We are producing data faster then ever. Every business wants to leverage data to create intelligent applications that can predict future trends and optimize day-to-day processes. Artificial intelligence (AI) has advanced significantly in recent years, and businesses are starting to implement AI solutions on a wider scale than ever before. As AI adoption increases, businesses are realizing the potential of AI to streamline operations and generate value in new and interesting ways. However, many companies struggle with implementing AI due to its complexity. There are many different components involved in an AI solution, each with its own unique needs and requirements. Some of the most challenging aspects of implementing AI involve making sure that the technology is always working optimally, monitoring performance levels throughout all stages of implementation, and identifying where improvements can be made. Fortunately, there are several best practices for the effective implementation of AI software that will help you succeed where others have struggled previously.
What is AI observability?
AI observability, also known as “real-time AI monitoring,” is the idea of creating a system that allows you to see what all aspects of your AI solution are doing in real-time. This includes everything from data ingestion to model training and prediction. This sort of visibility into every aspect of your AI solution will allow you to troubleshoot issues and identify areas for improvement. AI observability is immensely important for maximizing the value of AI and preventing issues that would otherwise be hidden from view. Any system that is critical for your business will have issues from time to time, and AI is no different. Having a clear understanding of what is happening at every single moment in your AI solution can help you identify issues quickly and take the necessary steps to resolve them. Furthermore, it will give you the opportunity to track the impact of your proposed solutions and make sure your AI is working as effectively as possible.
Why is AI Observability Important?
The importance of AI observability cannot be understated. An AI solution without proper tracking is like a car without a speedometer or a GPS — you have no way of knowing how well you are doing, or where you are headed. Having clear visibility into every aspect of your AI implementation will allow you to quickly identify and resolve issues that might otherwise have gone unnoticed. You will also be able to track the true impact of your AI solution and make necessary improvements to maximize the value of your investment. Additionally, proper AI observability allows you to keep your team informed about the progress of your AI implementation. This will help you avoid any bottlenecks or communication breakdowns that could otherwise cause delays in your project. With proper AI observability, you will have easy access to data that will allow you to stay informed of your AI solution’s progress and take action if any issues arise.

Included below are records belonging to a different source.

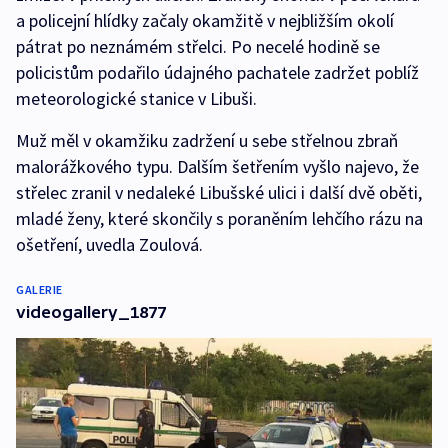
a policejní hlídky začaly okamžitě v nejbližším okolí
pátrat po neznámém střelci. Po necelé hodině se
policistům podařilo údajného pachatele zadržet poblíž
meteorologické stanice v Libuši.
Muž měl v okamžiku zadržení u sebe střelnou zbraň
malorážkového typu. Dalším šetřením vyšlo najevo, že
střelec zranil v nedaleké Libušské ulici i další dvě oběti,
mladé ženy, které skončily s poraněním lehčího rázu na
ošetření, uvedla Zoulová.
GALERIE
videogallery_1877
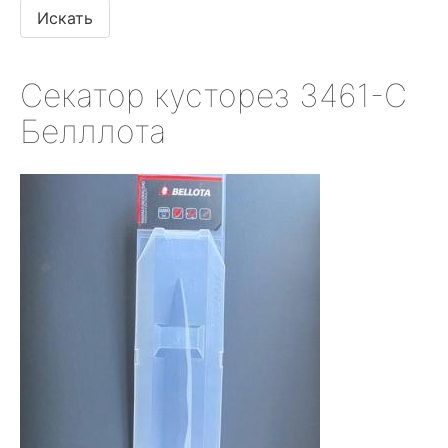
Секатор кусторез 3461-С
Белллота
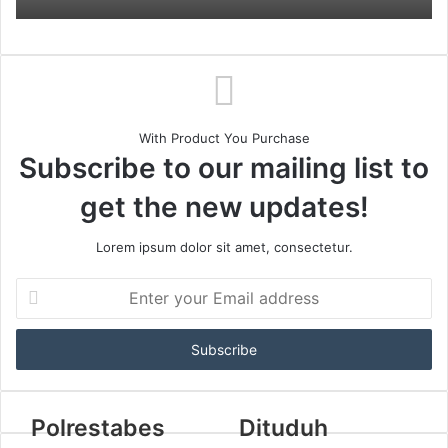
With Product You Purchase
Subscribe to our mailing list to
get the new updates!
Lorem ipsum dolor sit amet, consectetur.
Enter
your
Email
address
Polrestabes
Dituduh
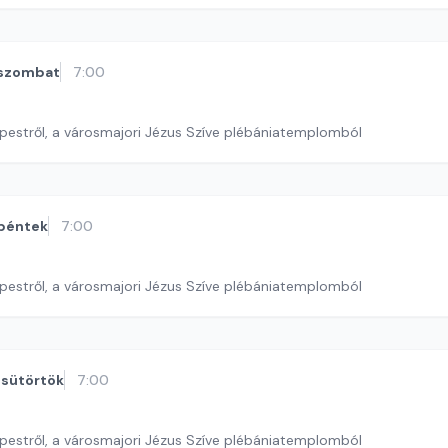
szombat
7:00
pestről, a városmajori Jézus Szíve plébániatemplomból
péntek
7:00
pestről, a városmajori Jézus Szíve plébániatemplomból
sütörtök
7:00
pestről, a városmajori Jézus Szíve plébániatemplomból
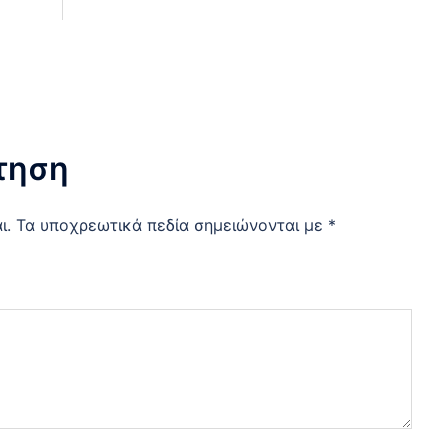
τηση
ι.
Τα υποχρεωτικά πεδία σημειώνονται με
*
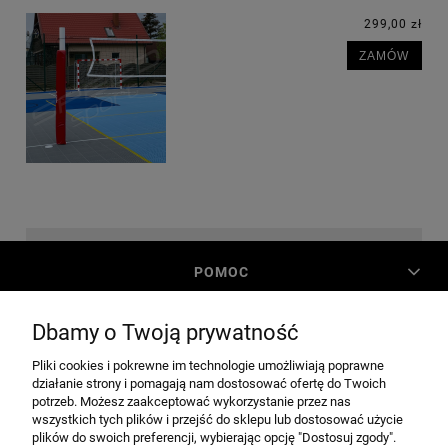
299,00 zł
ZAMÓW
POMOC
Dbamy o Twoją prywatność
MOJE KONTO
Pliki cookies i pokrewne im technologie umożliwiają poprawne
działanie strony i pomagają nam dostosować ofertę do Twoich
PŁATNOŚCI I DOSTAWA
potrzeb. Możesz zaakceptować wykorzystanie przez nas
wszystkich tych plików i przejść do sklepu lub dostosować użycie
plików do swoich preferencji, wybierając opcję "Dostosuj zgody".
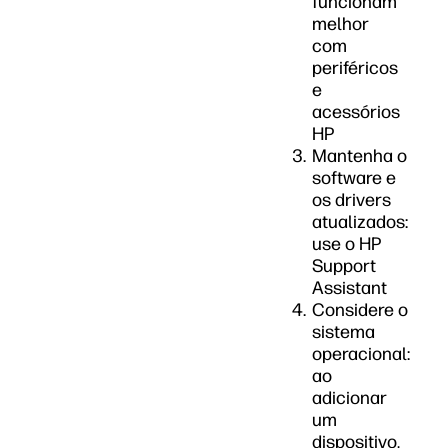
funcionam
melhor
com
periféricos
e
acessórios
HP
Mantenha o
software e
os drivers
atualizados:
use o HP
Support
Assistant
Considere o
sistema
operacional:
ao
adicionar
um
dispositivo,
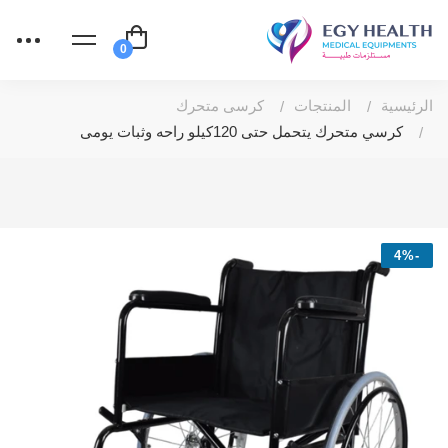
الرئيسية
المنتجات
كرسى متحرك
كرسي متحرك يتحمل حتى 120كيلو راحه وثبات يومى
-4%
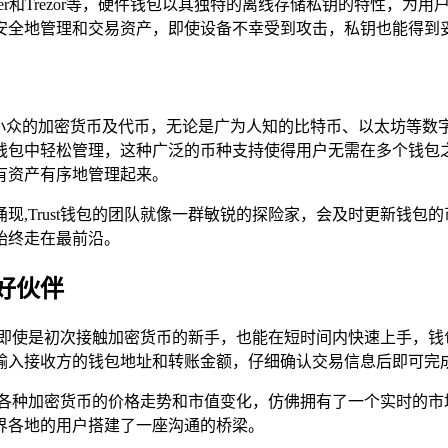
edger和Trezor等，硬件钱包以其独特的离线存储私钥的特性
包中安全地管理和交易资产，即使设备不幸受到攻击，私钥也能得
主流和小众的加密货币及代币，无论是广为人知的比特币、以太坊等
ust钱包中轻松管理，这种广泛的币种支持使得用户无需在多个
有资产有序地管理起来。
现,Trust钱包的团队就像一群敏锐的探险家，会及时更新钱包
始终走在最前沿。
好伙伴
地图，即使是初次接触加密货币的新手，也能在短时间内快速上手，
输入接收方的钱包地址和转账金额，仔细确认交易信息后即可完
时查看各种加密货币的价格走势和市值变化，仿佛拥有了一个实时的
界各地的用户搭建了一座沟通的桥梁。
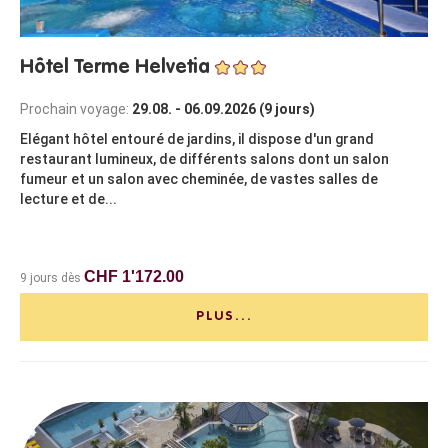
Hôtel Terme Helvetia
Prochain voyage:
29.08. - 06.09.2026 (9 jours)
Elégant hôtel entouré de jardins, il dispose d'un grand
restaurant lumineux, de différents salons dont un salon
fumeur et un salon avec cheminée, de vastes salles de
lecture et de...
CHF 1'172.00
9 jours dès
PLUS...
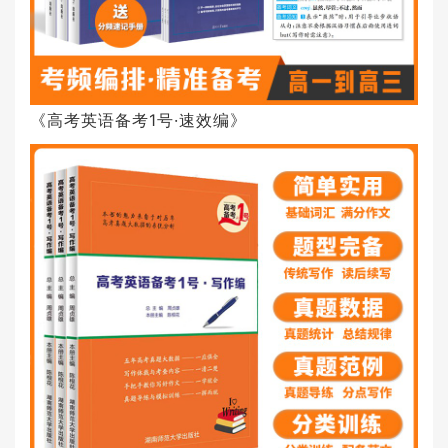
《高考英语备考1号·速效编》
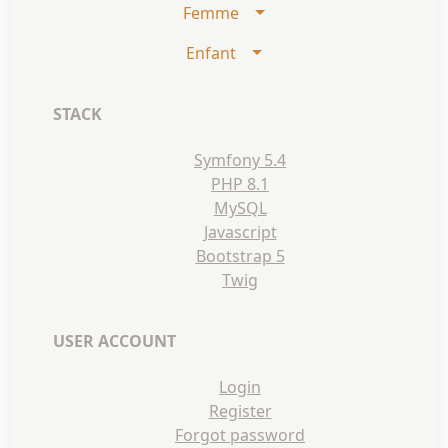
Femme
Enfant
STACK
Symfony 5.4
PHP 8.1
MySQL
Javascript
Bootstrap 5
Twig
USER ACCOUNT
Login
Register
Forgot password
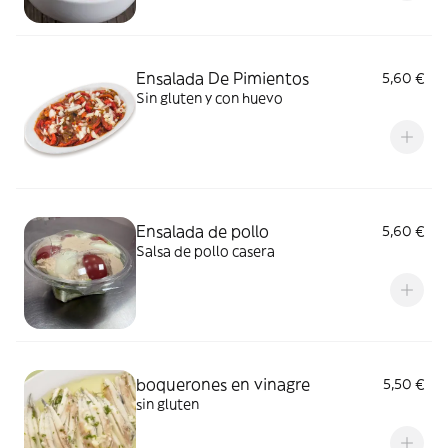
Ensalada De Pimientos
5,60 €
Sin gluten y con huevo
Ensalada de pollo
5,60 €
Salsa de pollo casera
boquerones en vinagre
5,50 €
sin gluten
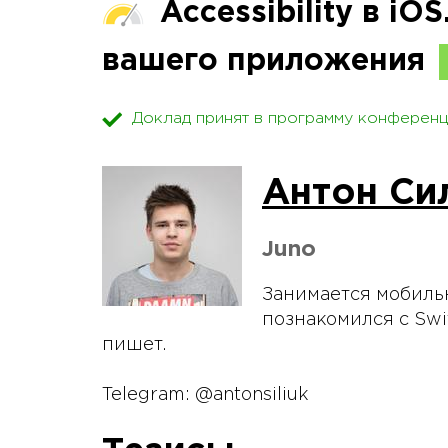
Accessibility в iO
вашего приложения
Доклад принят в программу конференц
Антон Си
Juno
Занимается мобильн
познакомился с Swif
пишет.
Telegram: @antonsiliuk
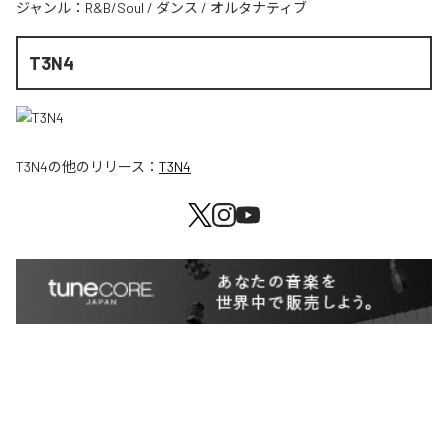
ジャンル：
R&B/Soul
/
ダンス
/
オルタナティブ
T3N4
T3N4
の他のリリース：
T3N4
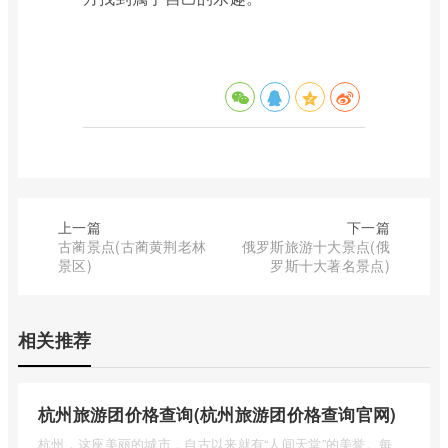
上一篇
下一篇
古蔺景点(古蔺黄荆老林
俄罗斯旅游十大景点(俄
景区)
罗斯十大著名景点)
相关推荐
杭州旅游团价格查询(杭州旅游团价格查询官网)
杭州，这座美丽的城市，自古以来就有“人间天堂”的美誉。每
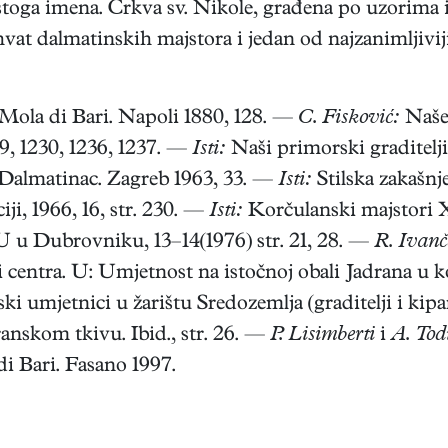
ga imena. Crkva sv. Nikole, građena po uzorima iz
vat dalmatinskih majstora i jedan od najzanimljiviji
 Mola di Bari. Napoli 1880, 128. —
C. Fisković:
Naše 
29, 1230, 1236, 1237. —
Isti:
Naši primorski graditelji 
 Dalmatinac. Zagreb 1963, 33. —
Isti:
Stilska zakašnj
ji, 1966, 16, str. 230. —
Isti:
Korčulanski majstori XV
U u Dubrovniku, 13–14(1976) str. 21, 28. —
R. Ivanč
 i centra. U: Umjetnost na istočnoj obali Jadrana u 
i umjetnici u žarištu Sredozemlja (graditelji i kipa
nskom tkivu. Ibid., str. 26. —
P. Lisimberti
i
A. Tod
di Bari. Fasano 1997.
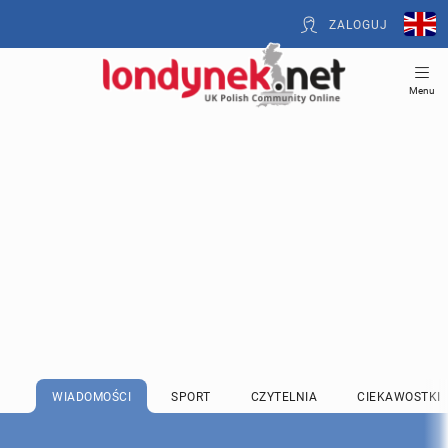
ZALOGUJ
Menu
WIADOMOŚCI
SPORT
CZYTELNIA
CIEKAWOSTKI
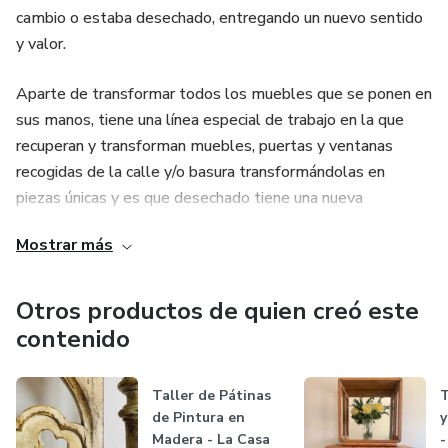
cambio o estaba desechado, entregando un nuevo sentido
y valor.
Aparte de transformar todos los muebles que se ponen en
sus manos, tiene una línea especial de trabajo en la que
recuperan y transforman muebles, puertas y ventanas
recogidas de la calle y/o basura transformándolas en
piezas únicas y es que desechado tiene una nueva
oportunidad y un lugar de honor en sus espacios.
Mostrar más
Otros productos de quien creó este
contenido
Taller de Pátinas
T
de Pintura en
y
Madera - La Casa
-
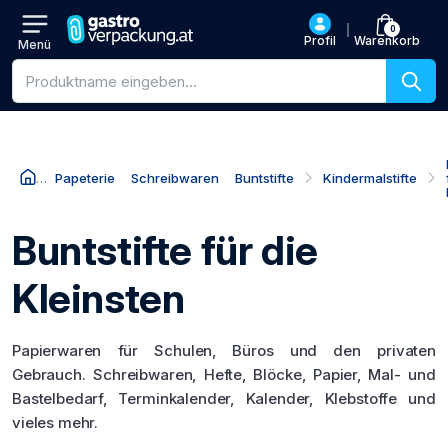
0
Profil
Warenkorb
Menü
Produktsuche
Papeterie
Schreibwaren
Buntstifte
Kindermalstifte
Buntstifte für die
Kleinsten
Papierwaren für Schulen, Büros und den privaten
Gebrauch. Schreibwaren, Hefte, Blöcke, Papier, Mal- und
Bastelbedarf, Terminkalender, Kalender, Klebstoffe und
vieles mehr.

3 Pillars of AI Observability
- Data Ingestion – Data Ingestion refers to the implementation of the technologies and tools necessary to get data into your AI solution. This includes anything from scraping website data to get content for your model to uploading customer data to create customer profiles.
- Model Training – Model Training refers to the process of creating the model within your AI solution. This can be extremely challenging since you are creating a system that can learn and predict future trends based on past data. Many businesses struggle with creating a model that works effectively and can deliver the desired results.
- Prediction – Prediction is the point at which your AI solution is operational. Now that you have a model inside your AI solution, you will be able to get insights from the data that you have ingested. You can use this information to make intelligent business decisions, optimize day-to-day operations, and much more.
Important AI Observability Strategies
- Data Normalization – Data Normalization refers to the process of ensuring that all of your data is consistent and high quality. Having high-quality data is essential in creating an effective AI solution, and normalizing your data will help you make sure that the data you have is of the best possible quality. This will save you time, money, and effort as you create and implement your AI solution, allowing you to focus on making your AI solution as effective as possible.
- Automated Testing – Automated testing refers to the practice of using automated tools and simulations to test the performance of your AI solution. This can help you identify issues and make adjustments to your AI solution before it has even gone live. This can save you significant time and effort since you don’t have to wait until your AI solution is operational to identify and resolve issues.
Now that you understand the importance of AI observability, you can start to implement effective monitoring systems throughout your entire AI solution. From data ingestion to model training and prediction, every aspect of your AI solution should be visible and easily understood. Having clear and consistent visibility into the inner workings of your AI solution will allow you to quickly identify and resolve issues and make improvements where necessary. This will allow you to maximize the value of your AI solution, and make implementation as efficient as possible.